We have practiced singing melodies together and in harmony, both with familiar and unfamiliar songs. We have broken down the percussion parts to various songs and replicated them with instruments in our classroom. We have listened to the songs that move us deeply and had many insightful discussions on the cultural power of music and responsibility that comes with that power. We have listened to songs from many different cultures and talked about their connection to time/place/current events. We have also discussed the connections between musical genres and how it led to modern pop music.
Similar to the other enrichment opportunities, I have observed a noticeable correlation between positive engagement in music class and each student’s investment in themselves and their program. As they learn about themselves through therapy and behavioral work, the students are more open to trying unfamiliar or uncomfortable skills, making meaningful contributions to class discussions, and re-defining their relationship with music and its’ role in their lives.
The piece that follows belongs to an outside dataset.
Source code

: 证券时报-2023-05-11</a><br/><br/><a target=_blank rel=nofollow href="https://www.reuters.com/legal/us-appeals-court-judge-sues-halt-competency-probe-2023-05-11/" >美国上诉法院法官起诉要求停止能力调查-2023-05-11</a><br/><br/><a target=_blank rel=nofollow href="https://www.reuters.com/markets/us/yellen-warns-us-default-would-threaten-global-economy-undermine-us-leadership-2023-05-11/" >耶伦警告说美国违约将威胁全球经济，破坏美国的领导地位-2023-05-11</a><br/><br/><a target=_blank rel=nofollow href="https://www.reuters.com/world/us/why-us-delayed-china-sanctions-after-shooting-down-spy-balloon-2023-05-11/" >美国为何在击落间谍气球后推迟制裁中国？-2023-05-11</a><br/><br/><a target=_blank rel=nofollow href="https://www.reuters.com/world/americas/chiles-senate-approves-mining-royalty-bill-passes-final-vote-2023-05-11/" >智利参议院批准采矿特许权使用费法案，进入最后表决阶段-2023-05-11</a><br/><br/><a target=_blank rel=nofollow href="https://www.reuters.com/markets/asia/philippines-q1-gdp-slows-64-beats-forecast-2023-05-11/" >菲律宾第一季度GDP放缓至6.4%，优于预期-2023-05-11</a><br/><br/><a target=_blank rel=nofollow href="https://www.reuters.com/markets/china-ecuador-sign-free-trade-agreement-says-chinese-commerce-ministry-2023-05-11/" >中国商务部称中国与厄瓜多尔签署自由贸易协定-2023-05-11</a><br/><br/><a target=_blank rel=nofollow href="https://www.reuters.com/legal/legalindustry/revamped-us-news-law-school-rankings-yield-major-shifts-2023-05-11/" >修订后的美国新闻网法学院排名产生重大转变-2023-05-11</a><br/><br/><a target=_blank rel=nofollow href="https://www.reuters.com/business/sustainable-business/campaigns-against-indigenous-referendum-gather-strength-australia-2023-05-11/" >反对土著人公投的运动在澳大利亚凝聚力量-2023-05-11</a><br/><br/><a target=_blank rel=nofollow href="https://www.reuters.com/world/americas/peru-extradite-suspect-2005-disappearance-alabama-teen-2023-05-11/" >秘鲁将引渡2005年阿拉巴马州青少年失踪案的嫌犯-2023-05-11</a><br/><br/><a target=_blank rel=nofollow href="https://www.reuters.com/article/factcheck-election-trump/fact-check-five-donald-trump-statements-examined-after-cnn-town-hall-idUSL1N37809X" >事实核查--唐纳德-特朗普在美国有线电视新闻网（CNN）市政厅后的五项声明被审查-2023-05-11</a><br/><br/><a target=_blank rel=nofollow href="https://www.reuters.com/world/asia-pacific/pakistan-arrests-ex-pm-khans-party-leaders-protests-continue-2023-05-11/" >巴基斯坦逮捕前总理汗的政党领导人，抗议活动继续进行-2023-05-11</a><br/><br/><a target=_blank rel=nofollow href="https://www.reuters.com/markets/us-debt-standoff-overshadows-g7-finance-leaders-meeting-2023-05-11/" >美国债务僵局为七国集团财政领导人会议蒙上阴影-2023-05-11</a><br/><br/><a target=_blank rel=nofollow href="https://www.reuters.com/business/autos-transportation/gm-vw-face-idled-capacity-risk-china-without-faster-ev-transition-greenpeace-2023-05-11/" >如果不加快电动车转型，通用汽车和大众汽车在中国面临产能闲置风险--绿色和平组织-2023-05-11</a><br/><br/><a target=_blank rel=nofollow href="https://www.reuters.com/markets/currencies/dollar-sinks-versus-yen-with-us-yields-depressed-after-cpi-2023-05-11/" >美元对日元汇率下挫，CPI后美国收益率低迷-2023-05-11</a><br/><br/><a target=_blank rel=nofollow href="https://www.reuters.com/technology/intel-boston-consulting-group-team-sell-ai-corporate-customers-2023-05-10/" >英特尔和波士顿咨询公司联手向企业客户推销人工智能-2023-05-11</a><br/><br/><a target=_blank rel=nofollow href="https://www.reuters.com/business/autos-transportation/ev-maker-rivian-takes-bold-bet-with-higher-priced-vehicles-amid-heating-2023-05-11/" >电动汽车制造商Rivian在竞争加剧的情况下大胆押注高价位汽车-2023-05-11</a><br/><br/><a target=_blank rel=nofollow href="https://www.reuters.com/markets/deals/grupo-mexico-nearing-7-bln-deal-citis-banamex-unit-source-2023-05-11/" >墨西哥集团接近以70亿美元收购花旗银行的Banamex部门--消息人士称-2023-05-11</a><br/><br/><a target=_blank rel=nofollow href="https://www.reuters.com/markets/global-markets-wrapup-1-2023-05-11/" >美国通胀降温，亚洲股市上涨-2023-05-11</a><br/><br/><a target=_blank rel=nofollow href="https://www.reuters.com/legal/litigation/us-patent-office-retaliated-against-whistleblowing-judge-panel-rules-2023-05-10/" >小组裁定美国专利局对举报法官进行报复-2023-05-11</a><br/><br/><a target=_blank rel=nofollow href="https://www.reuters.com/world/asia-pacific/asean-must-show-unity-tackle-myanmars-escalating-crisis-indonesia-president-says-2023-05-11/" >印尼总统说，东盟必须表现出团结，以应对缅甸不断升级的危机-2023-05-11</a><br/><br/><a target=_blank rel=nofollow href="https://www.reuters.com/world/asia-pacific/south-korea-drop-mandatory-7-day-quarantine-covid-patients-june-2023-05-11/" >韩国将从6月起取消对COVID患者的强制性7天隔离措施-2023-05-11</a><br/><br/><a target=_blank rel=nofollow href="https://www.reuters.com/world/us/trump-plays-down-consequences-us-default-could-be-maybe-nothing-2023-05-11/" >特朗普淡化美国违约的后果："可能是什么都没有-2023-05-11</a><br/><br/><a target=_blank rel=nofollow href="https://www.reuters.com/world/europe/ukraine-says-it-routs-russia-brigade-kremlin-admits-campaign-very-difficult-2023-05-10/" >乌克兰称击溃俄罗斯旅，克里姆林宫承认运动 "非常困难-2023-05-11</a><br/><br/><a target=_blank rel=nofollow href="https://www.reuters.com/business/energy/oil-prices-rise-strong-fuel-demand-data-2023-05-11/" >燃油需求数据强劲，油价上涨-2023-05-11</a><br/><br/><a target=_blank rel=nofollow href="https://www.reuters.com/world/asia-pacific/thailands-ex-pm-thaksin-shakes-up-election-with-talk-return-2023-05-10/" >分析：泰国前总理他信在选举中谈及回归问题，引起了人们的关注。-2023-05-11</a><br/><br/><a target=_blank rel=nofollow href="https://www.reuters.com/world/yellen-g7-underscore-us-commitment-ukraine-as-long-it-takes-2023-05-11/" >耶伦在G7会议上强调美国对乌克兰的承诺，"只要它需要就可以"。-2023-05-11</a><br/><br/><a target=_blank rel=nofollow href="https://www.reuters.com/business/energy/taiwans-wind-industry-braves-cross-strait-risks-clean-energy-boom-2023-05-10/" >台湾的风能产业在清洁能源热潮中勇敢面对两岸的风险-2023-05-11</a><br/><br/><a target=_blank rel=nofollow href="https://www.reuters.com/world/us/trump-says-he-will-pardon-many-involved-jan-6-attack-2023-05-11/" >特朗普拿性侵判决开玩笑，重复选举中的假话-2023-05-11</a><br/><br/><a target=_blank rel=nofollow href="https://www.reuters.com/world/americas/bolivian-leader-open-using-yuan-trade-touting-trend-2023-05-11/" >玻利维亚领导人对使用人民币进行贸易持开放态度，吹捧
This quarter at the farmhouse has been more performance and technical skills-based than any of the others. We have seen an influx of students moving up the farmhouse and digging in deep to learn skills for mastery of their instrument. The challenge of learning an instrument takes discipline, dedication, creativity, problem-solving, fortitude, self-criticism, and an openness to feedback from those with more experience. We have students learning difficult guitar solos (“Susie Q” by Creedence Clearwater Revival), learning complicated jazz-based progressions, and writing and performing their own songs at our Spring Fling talent show. This increase in skills has allowed us to take on more challenging songs. The soul/funk ballad Valerie features difficult chords, a very challenging vocal part, and a swung rhythmic part that needs focus in order to stay together. ‘Susie Q’ has a more undefined vocal part and blues-based arrangement which requires improvisation, excellent listening skills, and the ability to hear when the next part is supposed to happen (as opposed to being cued or counting measures). The students came to a decision on the songs by way of mature discussion and compromise and displayed a clear understanding of which songs are fitting for family weekend and which songs are not. The students’ approach to music class was a reflection of the skills they were being asked to work on in their program, whether that is leading by example, self-affirmation, making appropriate connections to their peers, or setting short term, or long term goals.
*Feierbend, John (2006) First Steps in Music for Preschool and Beyond. GIA Publications.